- _Dataset excerpt_:
* * * *

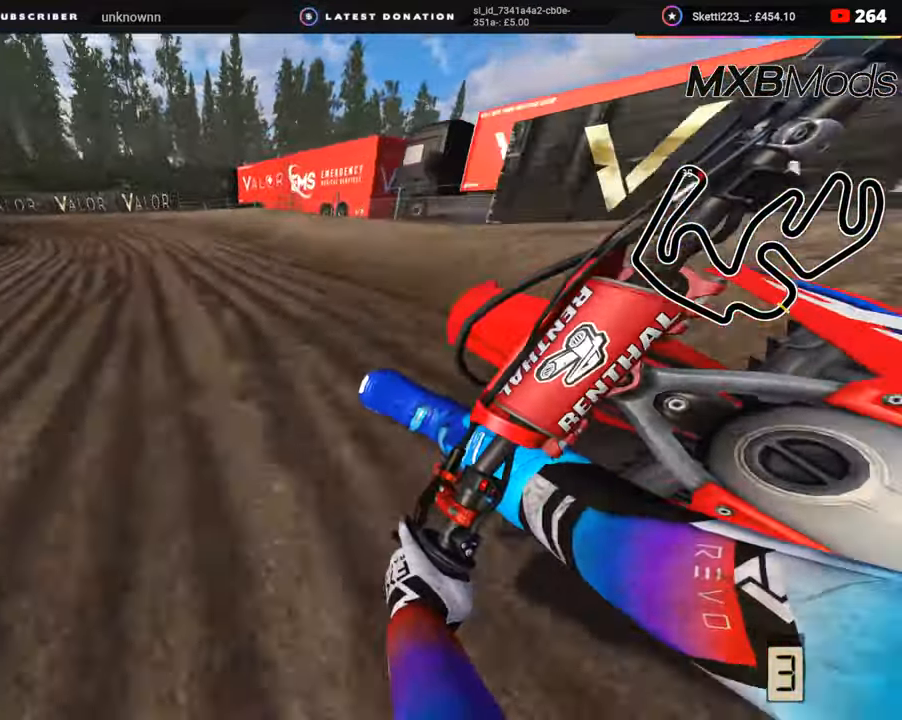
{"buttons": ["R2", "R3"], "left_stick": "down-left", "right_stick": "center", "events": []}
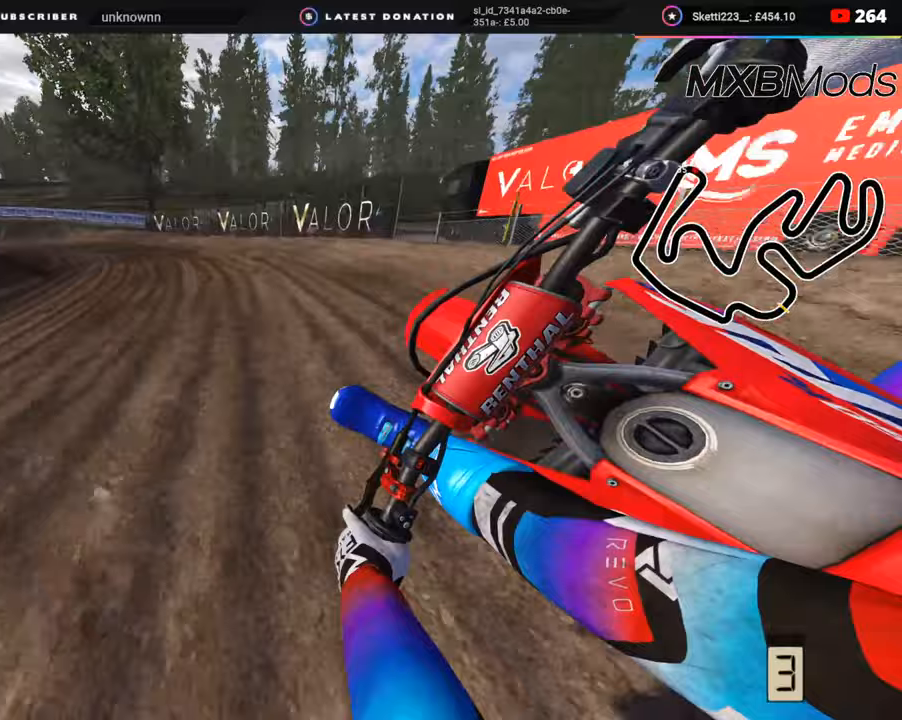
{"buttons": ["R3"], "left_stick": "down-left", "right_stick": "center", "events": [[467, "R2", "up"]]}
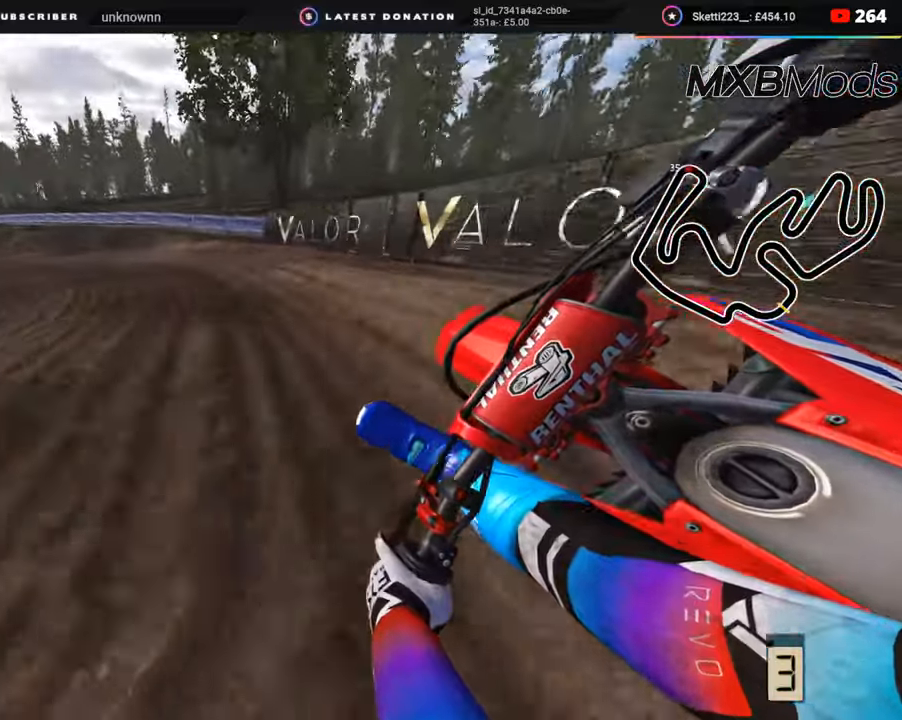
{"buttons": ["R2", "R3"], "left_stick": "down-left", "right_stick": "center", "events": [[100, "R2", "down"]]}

* * * *

- _The task_: All lines of the material above should be returned unchanged, but no pictures should be included.

- _Solution to the exercise_:
{"buttons": ["R2", "R3"], "left_stick": "down-left", "right_stick": "center", "events": []}
{"buttons": ["R3"], "left_stick": "down-left", "right_stick": "center", "events": [[467, "R2", "up"]]}
{"buttons": ["R2", "R3"], "left_stick": "down-left", "right_stick": "center", "events": [[100, "R2", "down"]]}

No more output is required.